Friday, November 20, 2015

A Visit to Intrinsic

I recently had the opportunity to travel to Chicago with my colleague, Kim Childress, and my principal to tour Intrinsic Schools, a charter high school that is reimaging the work of education.  A really well done review of the school - with pictures that help to bring the experience alive - is available here.  Check it out for a deep dive in the vision, values, norms, and systems of the building.  For those without the time to dig into the article, here's my own CliffsNotes version:

Intrinsic was born in 2013 with the vision of creating a personalized, technology-rich learning environment that would truly break the mold of school innovation.  At Intrinsic, math and ELA classes are taught for 90-minutes each day in pods, which may accommodate as many as 60 students served by three teachers (typically two core subject teachers and one special education teacher).  The teachers share an equal role in planning and instruction - with collaborative planning time built into every day - so it's never obvious which students have a disability and which do not.  The pods - which, aesthetically, look nothing like a school - include (ordered from more to less teacher-directed practice) "the Board", "the Ocean",  "the Shade", and "the Coastline". Respectively, these spaces allow for large group direct instruction, teacher-led small group discussion, structured group work/projects, and independent work on Chromebooks.  Students transition between different stations according to particular classroom norms and systems established and explicitly taught by teachers in each pod, with students usually moving through three of the four stations on any given day.  The rotation of stations - and how students travel among them - is determined through a wealth of diagnostic data, that helps the school group students based on academic need.  Students remain in these groups for a semester, in general, before groups may be reassigned based on performance.  This allows for a highly-differentiated experience for students and eases some of the burden of differentiating every classroom practice for teachers.  Instead, a teacher might differentiate the direct instruction piece in three different ways, but will not be responsible for any other part of the lesson (since those are taken on by the other teachers in the room).  This model is not used for social studies or science classrooms; instead, those classes meet in more traditional classroom spaces with the "normal" student-to-teacher ratio.  
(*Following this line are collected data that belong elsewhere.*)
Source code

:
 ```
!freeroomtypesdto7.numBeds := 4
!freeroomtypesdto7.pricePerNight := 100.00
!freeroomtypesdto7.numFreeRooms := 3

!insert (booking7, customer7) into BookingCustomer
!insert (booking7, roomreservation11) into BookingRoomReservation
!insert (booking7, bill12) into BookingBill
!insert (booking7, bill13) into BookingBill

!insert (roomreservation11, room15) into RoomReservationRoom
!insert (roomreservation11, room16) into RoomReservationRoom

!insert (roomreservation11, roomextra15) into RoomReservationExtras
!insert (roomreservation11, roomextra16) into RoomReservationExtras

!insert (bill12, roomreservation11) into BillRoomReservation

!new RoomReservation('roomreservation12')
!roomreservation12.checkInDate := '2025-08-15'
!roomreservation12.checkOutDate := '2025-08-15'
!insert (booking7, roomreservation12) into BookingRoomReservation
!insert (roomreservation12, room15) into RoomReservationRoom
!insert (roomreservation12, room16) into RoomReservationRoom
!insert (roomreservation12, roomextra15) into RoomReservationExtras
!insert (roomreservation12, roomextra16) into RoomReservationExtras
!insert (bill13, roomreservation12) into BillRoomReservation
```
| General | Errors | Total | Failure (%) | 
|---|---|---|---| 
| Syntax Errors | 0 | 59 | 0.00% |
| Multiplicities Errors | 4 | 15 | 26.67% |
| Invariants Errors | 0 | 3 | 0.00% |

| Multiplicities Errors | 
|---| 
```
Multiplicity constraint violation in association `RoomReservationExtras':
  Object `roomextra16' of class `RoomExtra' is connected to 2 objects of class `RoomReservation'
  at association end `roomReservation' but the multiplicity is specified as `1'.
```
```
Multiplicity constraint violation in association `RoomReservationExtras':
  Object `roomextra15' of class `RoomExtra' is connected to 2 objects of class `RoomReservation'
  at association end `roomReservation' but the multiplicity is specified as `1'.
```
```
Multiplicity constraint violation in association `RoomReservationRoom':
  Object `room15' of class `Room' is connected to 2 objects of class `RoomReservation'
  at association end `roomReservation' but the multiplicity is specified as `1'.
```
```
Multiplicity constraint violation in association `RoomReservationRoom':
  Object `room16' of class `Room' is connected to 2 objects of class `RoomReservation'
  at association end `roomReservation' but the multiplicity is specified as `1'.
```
Okay, that's the context.  Now, a few takeaways:

(1) Social Studies in a Blended Space: As a social studies teacher, I've been struggling quite a bit to locate high-quality instructional content to use in a blended environment.  To the extent that these resources exist, most are either developmentally inappropriate or intolerably boring.  While I didn't find a panacea at Intrinsic, I did have the opportunity to chat with a social studies teacher to learn about their social studies blended learning practices, which was refreshing and rewarding.

(2) Collaboration: One of the many strengths of Intrinsic was its schedule, which afforded tremendous opportunities for vertically aligning curriculum and engaging in collaborative planning. Collaboration is a norm of the building - both for students and for teachers.  The effects are palpable: lessons were fluid, transitions were seamless, and expectations were uniformly high.  As we build out our own models of blended learning, I suspect ongoing collaboration will be essential to our collective success.

(3) Removing the Barriers: As a school built on access to technology, Intrinsic works incredibly hard to sustain fully functioning wi-fi access.  Indeed, it treats access problems with the precision of a surgeon.  For instance, the building's IT coordinator noted that this year teachers were "experiencing connectivity problems in the first five minutes of the day, as everyone was logging in." Within a day or two, he had identified and implemented a solution, remarking that "we don't have time to waste." It is this incredible attention to detail, he said, that has allowed the model to flourish.

(4) Culture, Culture, Culture... did I mention culture?: For me, the most important takeaway from the trip was that a prerequisite to an effective rollout of blended learning is establishing an incredibly strong school culture and climate.  The experiences of Intrinsic are particularly illustrative here since their opening was anything but smooth.  According to the assistant principal, in year one as many as 80 percent of the students made little to no academic progress because of the permissive school culture.  Students were rarely held accountable for their actions and, consequently, used their devices and their time in all of the wrong ways. Recognizing these problems, Intrinsic's administration directed their energy and attention at establishing and maintaining high behavioral expectations in year two.  The results were obvious: during my visit, I didn't see a single cell phone in the building (students caught with their phone receive a 3 hour detention) and witnessed students RUNNING to their desks so they didn't earn a demerit (4 of those in a 2-week period will also earn one a 3 hour detention).  The consequences for the instructional environment were obvious:  students were genuinely on-task all of the time.  As I observed students along "the Coastline", I saw all of them accessing their personalized learning path, tracking their progress, and working diligently without any self-induced distractions. Students at "the Board" were deeply engaged in the content - not because it was particularly engaging, because it wasn't - but because there was a real culture of achievement in the building. While the rules were strict, the environment was not stifling.  In fact, it was quite the opposite: intellectually alive, supportive, and focused on success.  As one student told me, "while I sometimes do hate the rules, I also know they're there to help us achieve. It's cool to be a nerd at this school."

"Cool to be a nerd."  I think that says it all.